Back home. I wrote a response using Wireless, train went into a tunnel, you can guess the rest ... and I've been beaten to Western and the Dash Seven.
BONUS QUESTION: What was worthy of note about Wardair's first delivered 727-11?
Many things. First aircraft in which WHBM crossed the Atlantic, for example. But also first Boeing jet in Canada. I think it also did some 727 range records when doing empty positioning flights, like Toronto to London nonstop.

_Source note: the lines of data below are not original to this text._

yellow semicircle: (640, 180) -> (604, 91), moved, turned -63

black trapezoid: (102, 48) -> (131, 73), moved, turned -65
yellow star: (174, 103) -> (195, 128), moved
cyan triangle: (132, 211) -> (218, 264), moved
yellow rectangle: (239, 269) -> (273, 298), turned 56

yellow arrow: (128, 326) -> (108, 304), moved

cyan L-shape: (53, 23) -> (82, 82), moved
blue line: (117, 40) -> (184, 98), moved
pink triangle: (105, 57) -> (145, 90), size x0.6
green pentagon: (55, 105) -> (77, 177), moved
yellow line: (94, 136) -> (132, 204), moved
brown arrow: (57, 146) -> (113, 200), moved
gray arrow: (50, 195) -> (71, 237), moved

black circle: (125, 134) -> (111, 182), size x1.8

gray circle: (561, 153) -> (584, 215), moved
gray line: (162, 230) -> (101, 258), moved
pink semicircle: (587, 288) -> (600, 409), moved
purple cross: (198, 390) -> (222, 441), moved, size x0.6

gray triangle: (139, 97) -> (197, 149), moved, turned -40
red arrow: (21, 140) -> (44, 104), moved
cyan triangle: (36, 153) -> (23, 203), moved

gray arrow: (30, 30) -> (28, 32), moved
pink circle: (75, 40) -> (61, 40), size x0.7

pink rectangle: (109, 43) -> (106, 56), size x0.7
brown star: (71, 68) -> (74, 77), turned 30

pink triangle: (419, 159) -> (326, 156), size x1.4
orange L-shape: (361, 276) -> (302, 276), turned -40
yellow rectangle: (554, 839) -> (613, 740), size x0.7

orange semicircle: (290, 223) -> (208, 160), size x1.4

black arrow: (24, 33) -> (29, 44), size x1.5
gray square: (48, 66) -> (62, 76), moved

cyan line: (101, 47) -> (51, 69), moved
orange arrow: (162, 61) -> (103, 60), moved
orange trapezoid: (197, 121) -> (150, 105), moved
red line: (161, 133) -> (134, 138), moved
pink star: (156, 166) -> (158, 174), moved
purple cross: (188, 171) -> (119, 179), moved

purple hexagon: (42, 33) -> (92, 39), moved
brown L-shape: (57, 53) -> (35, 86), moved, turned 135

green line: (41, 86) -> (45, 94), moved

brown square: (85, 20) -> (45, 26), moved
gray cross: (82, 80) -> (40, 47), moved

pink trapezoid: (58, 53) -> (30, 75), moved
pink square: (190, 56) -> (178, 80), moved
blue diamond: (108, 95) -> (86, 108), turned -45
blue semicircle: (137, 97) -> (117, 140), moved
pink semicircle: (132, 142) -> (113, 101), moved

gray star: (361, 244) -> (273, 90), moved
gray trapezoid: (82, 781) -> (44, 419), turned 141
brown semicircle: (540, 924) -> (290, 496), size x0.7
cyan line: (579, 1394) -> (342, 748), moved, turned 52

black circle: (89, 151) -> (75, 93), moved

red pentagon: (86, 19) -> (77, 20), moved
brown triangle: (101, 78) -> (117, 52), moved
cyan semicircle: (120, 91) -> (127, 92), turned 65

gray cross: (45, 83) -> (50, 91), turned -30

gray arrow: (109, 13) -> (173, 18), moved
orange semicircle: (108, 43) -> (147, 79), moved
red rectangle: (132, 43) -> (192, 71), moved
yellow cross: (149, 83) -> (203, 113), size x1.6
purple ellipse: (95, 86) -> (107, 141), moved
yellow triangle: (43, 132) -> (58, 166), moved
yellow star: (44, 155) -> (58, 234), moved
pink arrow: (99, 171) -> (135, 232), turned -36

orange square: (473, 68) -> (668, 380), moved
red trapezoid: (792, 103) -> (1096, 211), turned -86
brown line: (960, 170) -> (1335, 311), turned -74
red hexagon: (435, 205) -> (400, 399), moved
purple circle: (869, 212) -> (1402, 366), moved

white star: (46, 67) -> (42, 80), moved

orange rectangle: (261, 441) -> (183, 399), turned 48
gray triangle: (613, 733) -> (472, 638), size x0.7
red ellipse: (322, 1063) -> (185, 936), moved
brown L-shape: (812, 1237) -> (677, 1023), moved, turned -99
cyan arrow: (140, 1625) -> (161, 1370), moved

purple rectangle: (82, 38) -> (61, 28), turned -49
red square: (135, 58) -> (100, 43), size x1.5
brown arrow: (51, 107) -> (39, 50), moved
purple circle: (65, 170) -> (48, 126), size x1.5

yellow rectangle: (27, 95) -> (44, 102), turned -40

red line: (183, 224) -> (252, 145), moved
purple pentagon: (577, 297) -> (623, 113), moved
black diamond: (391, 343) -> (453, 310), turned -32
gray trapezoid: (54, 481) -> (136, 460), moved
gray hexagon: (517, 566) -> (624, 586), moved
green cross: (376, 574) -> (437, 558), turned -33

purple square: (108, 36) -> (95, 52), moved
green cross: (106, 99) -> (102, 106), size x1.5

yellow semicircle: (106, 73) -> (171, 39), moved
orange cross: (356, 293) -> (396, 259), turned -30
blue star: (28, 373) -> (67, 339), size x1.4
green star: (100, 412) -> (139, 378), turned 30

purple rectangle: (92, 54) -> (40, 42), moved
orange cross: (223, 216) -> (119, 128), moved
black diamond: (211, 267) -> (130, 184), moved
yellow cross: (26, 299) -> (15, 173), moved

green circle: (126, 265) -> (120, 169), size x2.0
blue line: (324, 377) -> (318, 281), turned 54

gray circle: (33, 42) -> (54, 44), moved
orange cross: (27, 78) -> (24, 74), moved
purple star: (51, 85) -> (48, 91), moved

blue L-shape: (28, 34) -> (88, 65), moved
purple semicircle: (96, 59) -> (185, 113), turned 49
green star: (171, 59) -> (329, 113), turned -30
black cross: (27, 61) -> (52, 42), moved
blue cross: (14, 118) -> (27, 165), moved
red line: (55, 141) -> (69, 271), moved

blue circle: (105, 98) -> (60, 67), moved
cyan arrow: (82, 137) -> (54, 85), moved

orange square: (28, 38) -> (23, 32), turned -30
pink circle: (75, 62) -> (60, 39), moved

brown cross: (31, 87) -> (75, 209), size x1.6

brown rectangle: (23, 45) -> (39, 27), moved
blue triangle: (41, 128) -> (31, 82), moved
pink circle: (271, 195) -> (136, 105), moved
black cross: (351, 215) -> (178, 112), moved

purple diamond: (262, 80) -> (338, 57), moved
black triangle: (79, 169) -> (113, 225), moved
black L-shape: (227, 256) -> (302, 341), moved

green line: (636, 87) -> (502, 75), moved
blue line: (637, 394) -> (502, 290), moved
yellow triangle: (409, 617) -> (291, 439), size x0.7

Due to the stopover it couldn't quite make the London-Vancouver roundtrip every day, so the schedule was more erratic, plus it was charters. So it sometimes stood at Gatwick for a day or so (I've heard the stories from the Felbridge Hotel near Gatwick which the crews used, close to then-WHBM's employer's East Grinstead branch office in Wardair days ... but am sworn to secrecy). On one occasion a UK holiday flight operator was short of capacity for a Gatwick to Dubrovnik, Yugoslavia holiday flight, and Max Ward saw an opportunity. And there's another notable, for someone who selected to buy a Boeing in the 1960s, I am pleased to report that I understand Max Ward is still with us. although he gave up flying himself a while back. He did, let us say, well out of the sale of Wardair, and bought himself a couple of both executive and vintage aircraft.
The Sondrestrom stopover was an hour, for refuelling, in which time everyone went into the (wooden) terminal, and had coffee and, inevitably, Danish, paid for in absolutely whatever currency you had on you. It's gone through several name changes, in WW2 the USAF built it and called it Bluie West One, then Danish Sondrestrom, and nowadays Kangerlussaq in the local Inuit language.